YOUR TASK: State how many lines in the listing below include the word "Arbeit". Give nothing but the number.
::::::
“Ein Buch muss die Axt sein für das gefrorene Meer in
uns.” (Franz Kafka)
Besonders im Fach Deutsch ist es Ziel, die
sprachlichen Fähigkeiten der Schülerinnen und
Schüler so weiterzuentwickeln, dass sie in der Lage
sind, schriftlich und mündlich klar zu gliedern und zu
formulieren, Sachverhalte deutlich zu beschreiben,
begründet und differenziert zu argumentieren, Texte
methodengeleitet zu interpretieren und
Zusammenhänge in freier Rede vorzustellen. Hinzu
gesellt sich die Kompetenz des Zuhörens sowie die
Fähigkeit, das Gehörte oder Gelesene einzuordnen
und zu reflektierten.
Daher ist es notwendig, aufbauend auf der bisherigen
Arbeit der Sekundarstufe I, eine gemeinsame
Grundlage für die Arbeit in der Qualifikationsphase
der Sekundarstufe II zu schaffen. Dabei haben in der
::::::
SOLUTION TO THIS EXERCISE: 2